Blown To Bits

A Political Revolution, or Modern Tools for Old Politics?

Friday, December 26th, 2008 by Harry Lewis

Since Obama’s victory, an interesting debate has been going on about whether he really tapped the collective energies of Internet users in a collaborative way, or whether the Internet that was just a tool he used to conduct a very effective but fundamentally top-down campaign. There was a conference at the Berkman Center to discuss this and related questions; Yochai Benkler is eloquent in this video taking exception to the way Marshall Ganz had described Obama’s use of the Internet as an organizing tool. Some succinct essays surrounding these issues appear on the Berkman Center site here.

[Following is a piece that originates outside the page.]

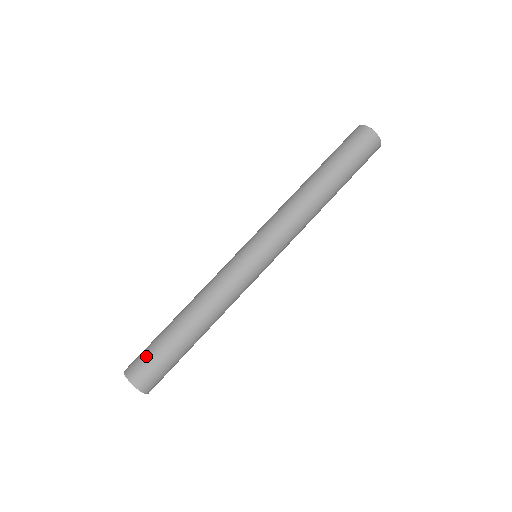
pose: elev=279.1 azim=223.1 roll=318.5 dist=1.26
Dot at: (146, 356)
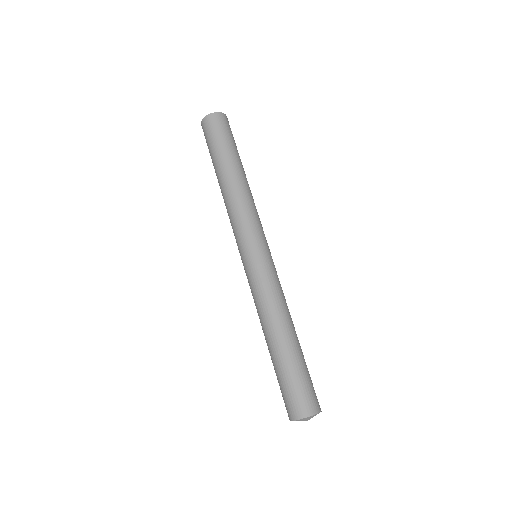
Dot at: (282, 394)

There’s an interesting short article in the Takoma (WA) News Tribune today entitled “Is Obama’s Web-based political revolution real or an illusion?” (It came to my attention because my wife, Marlyn McGrath, was quoted on the subject of how long it takes to read a college application — a number the reporter thought relevant since Obama has received 300,000 online applications for jobs in his administration. Also quoted is Professor Lillian Lee of Cornell, a Harvard PhD who used to be a teaching assistant for me — Lillian notes that the popularity metric used by the site for allowing certain posts to move up in the list is actually not awfully democratic in practice.)

Obama is trying lots of things, and that’s great. He probably could have been elected without the Internet, though it surely did him no harm to have collected millions of cell phone numbers on the promise that you’d be texted in the middle of the night about his VP pick, and a free “Go! Go! Go! Obama!” ring tone. Figuring out what actually works will take longer.